**What is expected:**
From the listing below, set down exactly the lines between the one holding "right shoulder: (81, 64)" and the one holding "nose: (1097, 230)", inclusive. No other line is wanted.
•••
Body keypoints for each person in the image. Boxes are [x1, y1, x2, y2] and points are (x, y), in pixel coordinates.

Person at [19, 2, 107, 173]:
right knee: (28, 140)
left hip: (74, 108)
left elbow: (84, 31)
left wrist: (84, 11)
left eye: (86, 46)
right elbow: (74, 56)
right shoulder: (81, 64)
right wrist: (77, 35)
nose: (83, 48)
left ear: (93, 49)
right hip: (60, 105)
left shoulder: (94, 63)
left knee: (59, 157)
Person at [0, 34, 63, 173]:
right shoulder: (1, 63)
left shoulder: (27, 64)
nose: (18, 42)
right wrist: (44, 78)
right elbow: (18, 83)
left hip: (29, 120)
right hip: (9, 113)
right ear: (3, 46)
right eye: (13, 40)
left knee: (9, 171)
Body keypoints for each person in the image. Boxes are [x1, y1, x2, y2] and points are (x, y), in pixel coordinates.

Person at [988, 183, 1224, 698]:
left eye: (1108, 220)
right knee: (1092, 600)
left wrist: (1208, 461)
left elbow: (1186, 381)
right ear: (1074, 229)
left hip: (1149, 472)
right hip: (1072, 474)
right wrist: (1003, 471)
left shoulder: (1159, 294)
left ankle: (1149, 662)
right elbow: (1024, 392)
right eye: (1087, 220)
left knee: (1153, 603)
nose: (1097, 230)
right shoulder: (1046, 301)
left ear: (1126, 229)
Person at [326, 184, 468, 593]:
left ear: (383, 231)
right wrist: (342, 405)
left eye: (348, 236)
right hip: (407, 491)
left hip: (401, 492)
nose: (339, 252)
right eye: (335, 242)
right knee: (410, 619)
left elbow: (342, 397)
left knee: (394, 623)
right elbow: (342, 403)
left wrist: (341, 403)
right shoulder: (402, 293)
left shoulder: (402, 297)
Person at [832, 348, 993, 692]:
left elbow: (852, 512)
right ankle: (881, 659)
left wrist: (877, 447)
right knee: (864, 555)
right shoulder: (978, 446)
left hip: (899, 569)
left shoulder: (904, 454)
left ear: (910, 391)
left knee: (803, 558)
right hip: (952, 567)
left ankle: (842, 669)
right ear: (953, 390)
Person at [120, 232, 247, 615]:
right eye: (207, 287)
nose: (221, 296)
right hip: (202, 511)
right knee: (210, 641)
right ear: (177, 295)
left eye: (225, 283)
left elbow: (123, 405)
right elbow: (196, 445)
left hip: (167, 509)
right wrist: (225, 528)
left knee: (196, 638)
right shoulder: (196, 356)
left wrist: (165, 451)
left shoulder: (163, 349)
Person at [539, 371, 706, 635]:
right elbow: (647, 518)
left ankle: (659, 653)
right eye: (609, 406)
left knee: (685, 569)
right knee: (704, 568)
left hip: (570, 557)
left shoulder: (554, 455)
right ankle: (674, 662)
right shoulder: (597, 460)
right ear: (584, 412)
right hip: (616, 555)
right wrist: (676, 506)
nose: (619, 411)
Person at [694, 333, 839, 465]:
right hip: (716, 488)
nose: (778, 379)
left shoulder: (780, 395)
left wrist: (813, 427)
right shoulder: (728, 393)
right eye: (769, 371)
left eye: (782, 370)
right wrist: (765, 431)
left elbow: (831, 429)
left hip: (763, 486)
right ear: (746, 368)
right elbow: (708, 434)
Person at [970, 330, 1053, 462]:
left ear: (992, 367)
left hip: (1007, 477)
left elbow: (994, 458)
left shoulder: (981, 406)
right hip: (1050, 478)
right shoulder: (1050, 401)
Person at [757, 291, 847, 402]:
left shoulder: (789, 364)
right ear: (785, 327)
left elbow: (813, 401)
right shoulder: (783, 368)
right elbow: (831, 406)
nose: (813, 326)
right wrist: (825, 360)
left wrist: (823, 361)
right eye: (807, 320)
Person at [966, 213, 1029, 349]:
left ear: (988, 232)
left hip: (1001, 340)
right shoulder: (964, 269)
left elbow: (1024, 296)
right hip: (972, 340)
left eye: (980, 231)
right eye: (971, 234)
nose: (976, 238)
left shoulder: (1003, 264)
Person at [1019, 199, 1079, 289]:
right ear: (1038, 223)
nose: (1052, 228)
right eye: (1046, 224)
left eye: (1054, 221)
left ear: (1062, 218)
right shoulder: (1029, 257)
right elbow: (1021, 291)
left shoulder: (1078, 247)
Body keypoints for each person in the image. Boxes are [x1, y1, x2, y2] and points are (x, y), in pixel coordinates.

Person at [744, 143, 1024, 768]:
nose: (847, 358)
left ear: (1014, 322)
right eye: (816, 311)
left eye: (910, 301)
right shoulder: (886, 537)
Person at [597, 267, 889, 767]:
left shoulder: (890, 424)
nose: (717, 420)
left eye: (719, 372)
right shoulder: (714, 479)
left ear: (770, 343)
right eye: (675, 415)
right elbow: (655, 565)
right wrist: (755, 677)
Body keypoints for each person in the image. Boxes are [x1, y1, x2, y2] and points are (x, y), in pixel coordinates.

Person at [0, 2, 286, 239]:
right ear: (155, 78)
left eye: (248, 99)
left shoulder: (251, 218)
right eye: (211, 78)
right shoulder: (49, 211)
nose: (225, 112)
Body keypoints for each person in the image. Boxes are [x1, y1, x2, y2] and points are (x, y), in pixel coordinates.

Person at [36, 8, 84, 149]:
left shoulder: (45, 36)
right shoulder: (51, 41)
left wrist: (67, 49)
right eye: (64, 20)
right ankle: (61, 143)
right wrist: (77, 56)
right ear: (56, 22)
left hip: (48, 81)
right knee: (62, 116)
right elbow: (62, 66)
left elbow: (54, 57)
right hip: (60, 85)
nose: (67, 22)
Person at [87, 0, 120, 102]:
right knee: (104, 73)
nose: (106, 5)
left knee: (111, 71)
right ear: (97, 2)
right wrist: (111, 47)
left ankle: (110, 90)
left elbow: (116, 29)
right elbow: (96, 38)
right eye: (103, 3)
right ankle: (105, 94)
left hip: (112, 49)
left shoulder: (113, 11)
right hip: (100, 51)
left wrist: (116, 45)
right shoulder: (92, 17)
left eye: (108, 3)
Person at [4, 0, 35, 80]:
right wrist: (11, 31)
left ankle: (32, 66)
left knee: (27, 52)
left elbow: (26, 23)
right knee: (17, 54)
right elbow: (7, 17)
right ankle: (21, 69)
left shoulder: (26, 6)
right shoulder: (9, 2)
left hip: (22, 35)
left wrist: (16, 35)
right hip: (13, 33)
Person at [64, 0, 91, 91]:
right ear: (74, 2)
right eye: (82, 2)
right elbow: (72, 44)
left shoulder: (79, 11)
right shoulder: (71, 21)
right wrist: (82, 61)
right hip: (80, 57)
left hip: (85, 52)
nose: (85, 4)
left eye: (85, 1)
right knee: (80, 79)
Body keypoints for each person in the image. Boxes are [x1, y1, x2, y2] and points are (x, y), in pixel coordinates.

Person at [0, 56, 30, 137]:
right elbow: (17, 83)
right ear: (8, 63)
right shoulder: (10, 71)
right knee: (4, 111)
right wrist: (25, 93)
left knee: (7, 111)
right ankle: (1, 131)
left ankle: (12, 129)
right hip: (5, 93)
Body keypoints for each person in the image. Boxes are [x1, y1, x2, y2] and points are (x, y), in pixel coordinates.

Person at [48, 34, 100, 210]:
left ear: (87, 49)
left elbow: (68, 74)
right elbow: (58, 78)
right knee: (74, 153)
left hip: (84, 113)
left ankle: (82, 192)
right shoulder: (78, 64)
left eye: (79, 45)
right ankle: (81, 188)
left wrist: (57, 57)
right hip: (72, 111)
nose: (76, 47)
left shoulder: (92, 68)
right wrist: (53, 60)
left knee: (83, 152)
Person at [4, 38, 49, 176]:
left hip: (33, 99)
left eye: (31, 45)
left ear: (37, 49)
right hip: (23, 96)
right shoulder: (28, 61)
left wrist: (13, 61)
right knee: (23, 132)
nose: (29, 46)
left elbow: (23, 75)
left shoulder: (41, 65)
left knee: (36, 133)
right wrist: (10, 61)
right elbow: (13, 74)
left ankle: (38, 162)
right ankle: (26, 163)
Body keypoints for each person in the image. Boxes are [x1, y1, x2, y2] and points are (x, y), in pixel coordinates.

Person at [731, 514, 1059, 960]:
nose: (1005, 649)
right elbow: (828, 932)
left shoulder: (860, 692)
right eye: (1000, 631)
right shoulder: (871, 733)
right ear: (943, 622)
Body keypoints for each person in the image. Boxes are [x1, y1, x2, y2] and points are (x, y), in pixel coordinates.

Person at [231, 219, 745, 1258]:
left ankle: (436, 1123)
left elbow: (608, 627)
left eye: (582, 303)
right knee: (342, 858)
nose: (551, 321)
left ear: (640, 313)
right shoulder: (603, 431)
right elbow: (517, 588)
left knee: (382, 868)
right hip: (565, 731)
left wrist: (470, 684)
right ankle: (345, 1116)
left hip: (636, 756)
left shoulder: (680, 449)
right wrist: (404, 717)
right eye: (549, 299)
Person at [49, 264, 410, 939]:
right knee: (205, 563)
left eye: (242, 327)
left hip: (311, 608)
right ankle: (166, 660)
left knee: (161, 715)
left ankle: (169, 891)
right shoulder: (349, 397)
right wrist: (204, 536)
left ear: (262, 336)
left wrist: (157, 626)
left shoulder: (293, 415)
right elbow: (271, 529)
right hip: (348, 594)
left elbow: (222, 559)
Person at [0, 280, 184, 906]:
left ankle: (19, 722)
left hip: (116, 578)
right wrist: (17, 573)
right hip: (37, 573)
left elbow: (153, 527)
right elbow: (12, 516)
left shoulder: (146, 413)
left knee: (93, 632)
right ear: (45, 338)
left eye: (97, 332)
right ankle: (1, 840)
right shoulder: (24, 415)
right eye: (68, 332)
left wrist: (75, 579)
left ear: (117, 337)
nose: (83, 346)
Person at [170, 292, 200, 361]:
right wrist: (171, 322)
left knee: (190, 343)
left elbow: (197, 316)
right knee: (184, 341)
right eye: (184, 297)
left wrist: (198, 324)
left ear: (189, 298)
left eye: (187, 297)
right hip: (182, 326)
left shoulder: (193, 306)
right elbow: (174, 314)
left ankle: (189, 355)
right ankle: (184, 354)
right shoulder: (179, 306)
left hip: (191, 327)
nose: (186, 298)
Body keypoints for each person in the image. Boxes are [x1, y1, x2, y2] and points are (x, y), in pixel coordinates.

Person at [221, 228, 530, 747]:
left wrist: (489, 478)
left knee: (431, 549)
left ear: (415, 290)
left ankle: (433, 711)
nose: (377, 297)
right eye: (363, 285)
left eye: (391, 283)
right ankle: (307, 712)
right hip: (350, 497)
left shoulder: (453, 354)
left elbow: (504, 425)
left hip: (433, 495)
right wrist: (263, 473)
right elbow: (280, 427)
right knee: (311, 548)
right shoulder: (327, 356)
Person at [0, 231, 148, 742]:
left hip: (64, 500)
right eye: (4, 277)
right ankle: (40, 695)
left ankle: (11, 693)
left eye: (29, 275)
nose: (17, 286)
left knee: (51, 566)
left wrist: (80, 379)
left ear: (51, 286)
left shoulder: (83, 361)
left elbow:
•••
**Reply:**
right shoulder: (81, 64)
right wrist: (77, 35)
nose: (83, 48)
left ear: (93, 49)
right hip: (60, 105)
left shoulder: (94, 63)
left knee: (59, 157)
Person at [0, 34, 63, 173]:
right shoulder: (1, 63)
left shoulder: (27, 64)
nose: (18, 42)
right wrist: (44, 78)
right elbow: (18, 83)
left hip: (29, 120)
right hip: (9, 113)
right ear: (3, 46)
right eye: (13, 40)
left knee: (9, 171)
Body keypoints for each person in the image. Boxes are [x1, y1, x2, y2] and points are (x, y), in pixel coordinates.

Person at [988, 183, 1224, 698]:
left eye: (1108, 220)
right knee: (1092, 600)
left wrist: (1208, 461)
left elbow: (1186, 381)
right ear: (1074, 229)
left hip: (1149, 472)
right hip: (1072, 474)
right wrist: (1003, 471)
left shoulder: (1159, 294)
left ankle: (1149, 662)
right elbow: (1024, 392)
right eye: (1087, 220)
left knee: (1153, 603)
nose: (1097, 230)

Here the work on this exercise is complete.